At its heart, therapy is about mystery. Why has the problem arisen? What’s the meaning of the problem in this person’s life right now?
As with Clarice Starling, the best and most memorable detectives in fiction are those that are haunted by the ghosts of their past—they are driven by this, and may bend the rules to get the results they need. In crime fiction and psychological thrillers, there are increasing representations of generic psychologists who offer astute insights to the unfolding drama, but are also frequently seen to deviate from professional boundaries. They often turn up at client’s houses, or break confidentiality by chatting to relatives, or, like Berger, in Ordinary People, takes his client for breakfast in a cafe—and, at even more of a stretch, as with Lowenstein in A Prince of Tides, develops a romantic attachment to her client. While all of these things might work for the plot, they do stretch the limits of professional credibility.
Most often in detective fiction, therapy is used as a plot point, rather than something to be explored in its own right. In writing my novel A Good Enough Mother, I was interested in depicting a more authentic portrayal of therapy and in taking readers on a real psychological journey by using aspects like transference, the relationship between therapist and client, and the importance of boundaries to underpin the drama of the narrative. I believe the ongoing fascination with therapy in fiction is partly because it’s such a private world; just two people talking in a room. There’s both an intimacy and secrecy to that relationship. In my book, set in a trauma clinic, people come in feeling desperate, and hope their lives will change for the better. In a similar vein to interviews in police procedurals, I set out to open a window into this world of therapy, and the reader becomes a fly on the wall, simultaneously party to and full of the anxieties and struggles of my therapist character, as she becomes caught up in the claustrophobia of the transference relationship.
People are endlessly fascinated by other people’s lives, as we have seen by the success of non-fictional accounts such as An Examined Life, where the case studies read like exquisite short stories. However, I believe the interest is more than simply curiosity, I think people want to “listen in” to learn about what makes people tick, in order perhaps to apply the wisdom and learning to their own lives.
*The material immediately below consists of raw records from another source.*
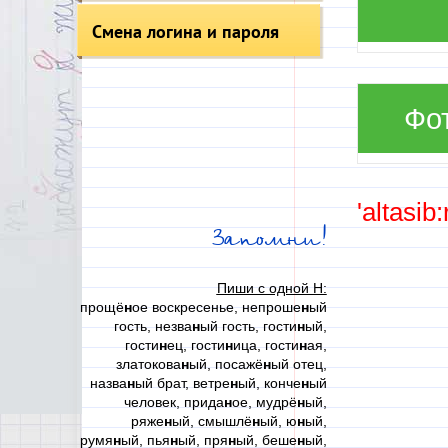
Смена логина и пароля
Фо
'altasib
Запомни!
Пиши с одной Н:
прощё
н
ое воскресенье, непроше
н
ый
гость, незва
н
ый гость, гости
н
ый,
гости
н
ец, гости
н
ица, гости
н
ая,
златокова
н
ый, посажё
н
ый отец,
назва
н
ый брат, ветре
н
ый, конче
н
ый
человек, прида
н
ое, мудрё
н
ый,
ряже
н
ый, смышлё
н
ый, ю
н
ый,
румя
н
ый, пья
н
ый, пря
н
ый, беше
н
ый,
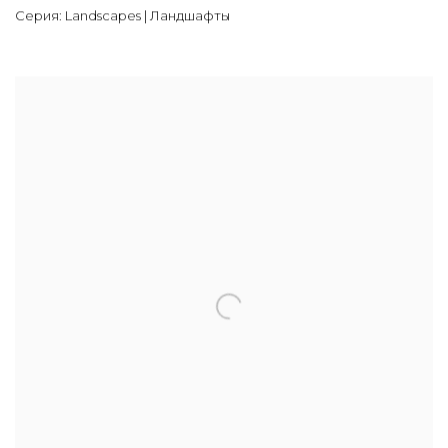
Серия:
Landscapes | Ландшафты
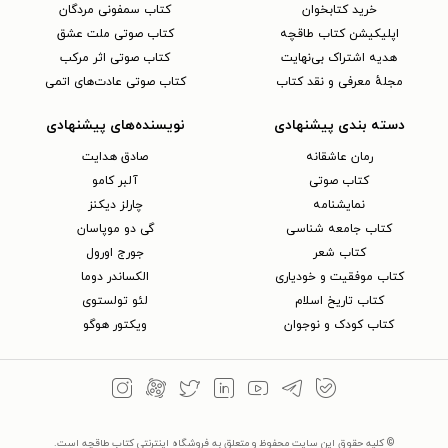
خرید کتابخوان
کتاب سمفونی مردگان
اپلیکیشن کتاب طاقچه
کتاب صوتی ملت عشق
هدیه اشتراک بی‌نهایت
کتاب صوتی اثر مرکب
مجلهٔ معرفی و نقد کتاب
کتاب صوتی عادت‌های اتمی
دسته بندی پیشنهادی
نویسنده‌های پیشنهادی
رمان عاشقانه
صادق هدایت
کتاب‌ صوتی
آلبر کامو
نمایشنامه
چارلز دیکنز
کتاب جامعه شناسی
گی دو موپاسان
کتاب شعر
جورج اورول
کتاب موفقیت و خودیاری
الکساندر دوما
کتاب تاریخ اسلام
لئو تولستوی
کتاب کودک و نوجوان
ویکتور هوگو
© کلیه حقوق این سایت محفوظ و متعلق به فروشگاه اینترنتی کتاب طاقچه است.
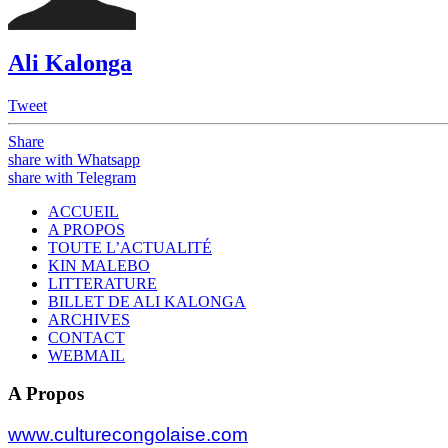
Ali Kalonga
Tweet
Share
share with Whatsapp
share with Telegram
ACCUEIL
A PROPOS
TOUTE L’ACTUALITÉ
KIN MALEBO
LITTERATURE
BILLET DE ALI KALONGA
ARCHIVES
CONTACT
WEBMAIL
A Propos
www.culturecongolaise.com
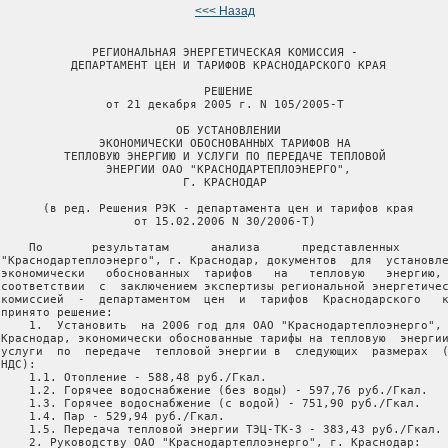
<<< Назад
              РЕГИОНАЛЬНАЯ ЭНЕРГЕТИЧЕСКАЯ КОМИССИЯ -

           ДЕПАРТАМЕНТ ЦЕН И ТАРИФОВ КРАСНОДАРСКОГО КРАЯ

                              РЕШЕНИЕ

                от 21 декабря 2005 г. N 105/2005-Т

                          ОБ УСТАНОВЛЕНИИ

               ЭКОНОМИЧЕСКИ ОБОСНОВАННЫХ ТАРИФОВ НА

          ТЕПЛОВУЮ ЭНЕРГИЮ И УСЛУГИ ПО ПЕРЕДАЧЕ ТЕПЛОВОЙ

                ЭНЕРГИИ ОАО "КРАСНОДАРТЕПЛОЭНЕРГО",

                           Г. КРАСНОДАР

       (в ред. Решения РЭК - департамента цен и тарифов края

                    от 15.02.2006 N 30/2006-Т)

     По       результатам      анализа      представленных       
 "Краснодартеплоэнерго", г. Краснодар, документов  для  установле
 экономически   обоснованных  тарифов   на   тепловую   энергию, 
 соответствии  с  заключением экспертизы региональной энергетичес
 комиссией  -  департаментом  цен  и  тарифов  Краснодарского   к
принято решение:

     1.  Установить  на 2006 год для ОАО "Краснодартеплоэнерго", 
 Краснодар, экономически обоснованные тарифы на тепловую  энергии
 услуги  по  передаче  тепловой энергии в  следующих  размерах  (
НДС):

     1.1. Отопление - 588,48 руб./Гкал.

     1.2. Горячее водоснабжение (без воды) - 597,76 руб./Гкал.

     1.3. Горячее водоснабжение (с водой) - 751,90 руб./Гкал.

     1.4. Пар - 529,94 руб./Гкал.

     1.5. Передача тепловой энергии ТЭЦ-ТК-3 - 383,43 руб./Гкал.

     2. Руководству ОАО "Краснодартеплоэнерго", г. Краснодар:
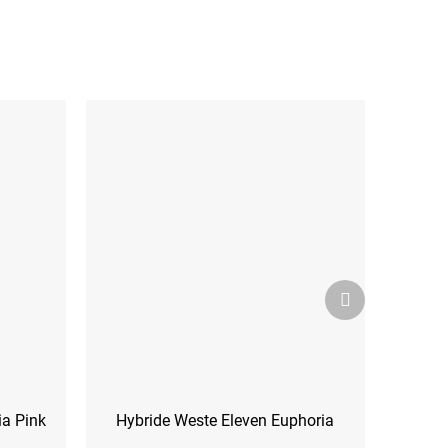
Nächstes
Produkt
ia Pink
Hybride Weste Eleven Euphoria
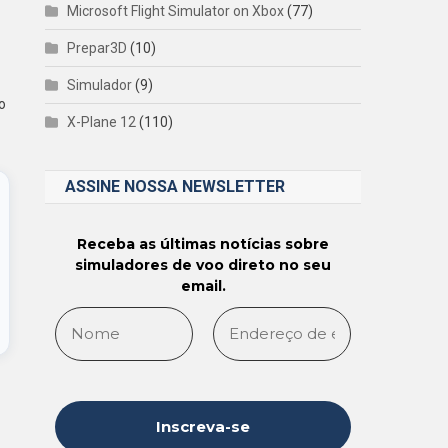
Microsoft Flight Simulator on Xbox
(77)
Prepar3D
(10)
Simulador
(9)
o
X-Plane 12
(110)
ASSINE NOSSA NEWSLETTER
Receba as últimas notícias sobre
simuladores de voo direto no seu
email.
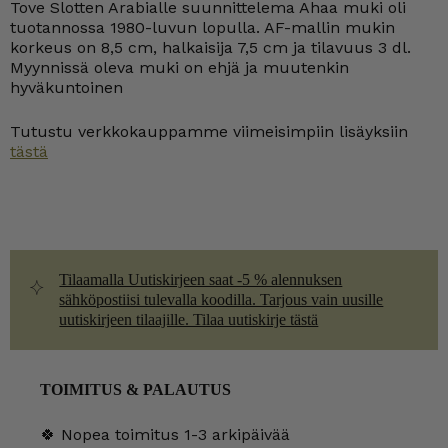
Tove Slotten Arabialle suunnittelema Ahaa muki oli
tuotannossa 1980-luvun lopulla. AF-mallin mukin
korkeus on 8,5 cm, halkaisija 7,5 cm ja tilavuus 3 dl.
Myynnissä oleva muki on ehjä ja muutenkin
hyväkuntoinen
Tutustu verkkokauppamme viimeisimpiin lisäyksiin
tästä
Tilaamalla Uutiskirjeen saat -5 % alennuksen
sähköpostiisi tulevalla koodilla. Tarjous vain uusille
uutiskirjeen tilaajille. Tilaa uutiskirje tästä
TOIMITUS & PALAUTUS
🍀 Nopea toimitus 1-3 arkipäivää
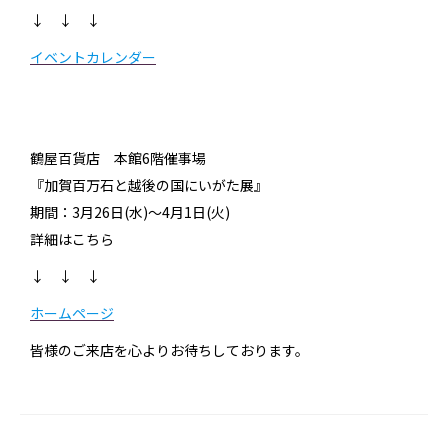
↓ ↓ ↓
イベントカレンダー
鶴屋百貨店 本館6階催事場
『加賀百万石と越後の国にいがた展』
期間：3月26日(水)～4月1日(火)
詳細はこちら
↓ ↓ ↓
ホームページ
皆様のご来店を心よりお待ちしております。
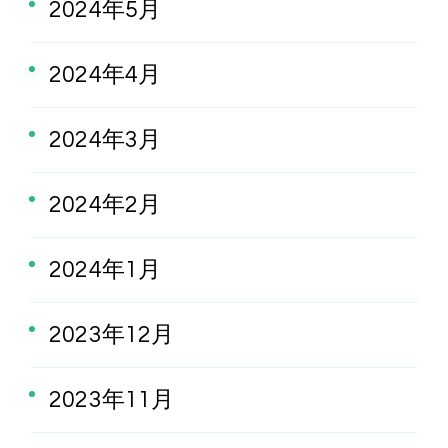
2024年5月
2024年4月
2024年3月
2024年2月
2024年1月
2023年12月
2023年11月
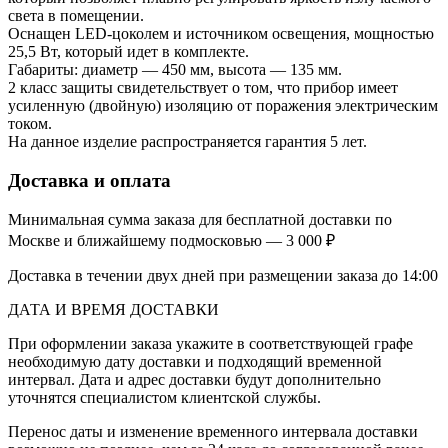
света в помещении.
Оснащен LED-цоколем и источником освещения, мощностью
25,5 Вт, который идет в комплекте.
Габариты: диаметр — 450 мм, высота — 135 мм.
2 класс защиты свидетельствует о том, что прибор имеет
усиленную (двойную) изоляцию от поражения электрическим
током.
На данное изделие распространяется гарантия 5 лет.
Доставка и оплата
Минимальная сумма заказа для бесплатной доставки по
Москве и ближайшему подмосковью — 3 000 ₽
Доставка в течении двух дней при размещении заказа до 14:00
ДАТА И ВРЕМЯ ДОСТАВКИ
При оформлении заказа укажите в соответствующей графе
необходимую дату доставки и подходящий временной
интервал. Дата и адрес доставки будут дополнительно
уточнятся специалистом клиентской службы.
Перенос даты и изменение временного интервала доставки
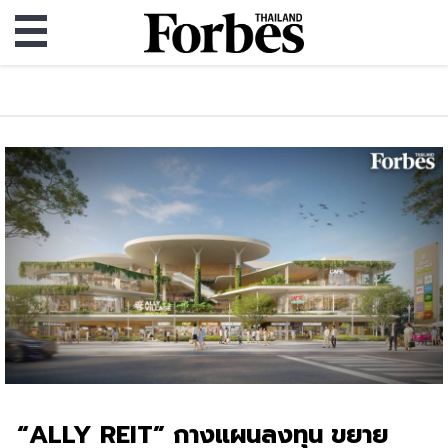
“ALLY REIT” กางแผนลงทุน ขยาย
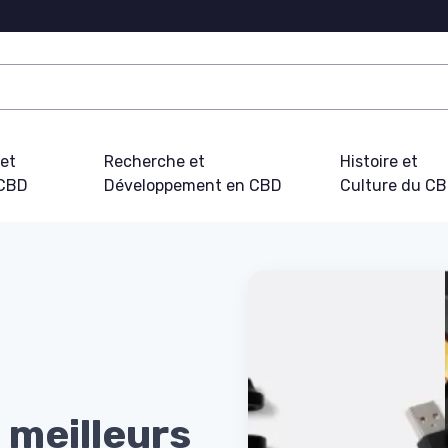
 et
Recherche et
Histoire et
 CBD
Développement en CBD
Culture du C
6 meilleurs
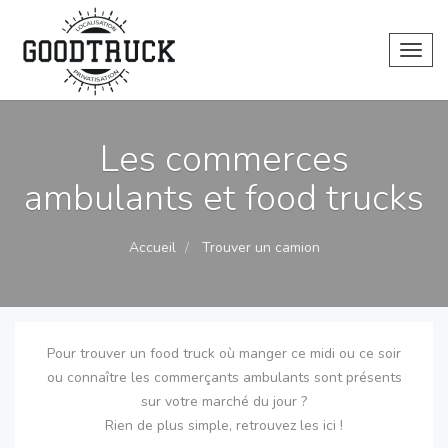
Toggl
Les commerces
ambulants et food trucks
Accueil
Trouver un camion
Pour trouver un food truck où manger ce midi ou ce soir
ou connaître les commerçants ambulants sont présents
sur votre marché du jour ?
Rien de plus simple, retrouvez les ici !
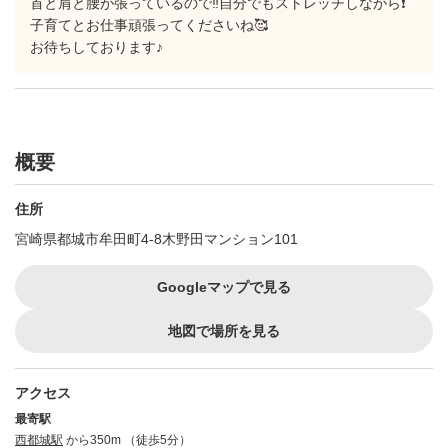
首と肩と腰が張っているので‼️自分でもストレッチしながら❗️
子育てとお仕事頑張ってくださいね🥰
お待ちしております♪
概要
住所
宮崎県都城市牟田町4-8木野田マンション101
Googleマップで見る
地図で場所を見る
アクセス
最寄駅
西都城駅
から350m （徒歩5分）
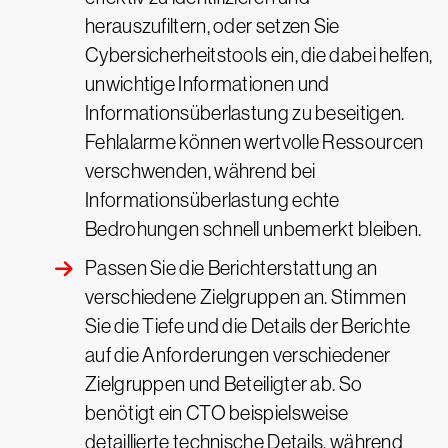
herauszufiltern, oder setzen Sie
Cybersicherheitstools ein, die dabei helfen,
unwichtige Informationen und
Informationsüberlastung zu beseitigen.
Fehlalarme können wertvolle Ressourcen
verschwenden, während bei
Informationsüberlastung echte
Bedrohungen schnell unbemerkt bleiben.
Passen Sie die Berichterstattung an
verschiedene Zielgruppen an. Stimmen
Sie die Tiefe und die Details der Berichte
auf die Anforderungen verschiedener
Zielgruppen und Beteiligter ab. So
benötigt ein CTO beispielsweise
detaillierte technische Details, während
In my character Dr Ruth Hartland, I also introduce the concept of the “wounded healer,” people who are drawn to the caring or helping professions precisely because of their childhood or past experience. It can also be the very thing that makes a clinician more empathetic or more intuitive, but it can also lead to pitfalls over professional boundaries. This is the trigger to my novel, when Ruth is referred a new client who looks strikingly like her missing son Tom. On account of her grief, she is compelled to continue seeing him, leading to the blurring of her personal and professional boundaries, which ultimately results in a tragedy.
In detective work, lives are often at stake. But in therapy, this can also be true—the symbolic life of a client is at stake. It is the job of both detective and therapist to use their different skills and techniques to do whatever they can to “save” that life.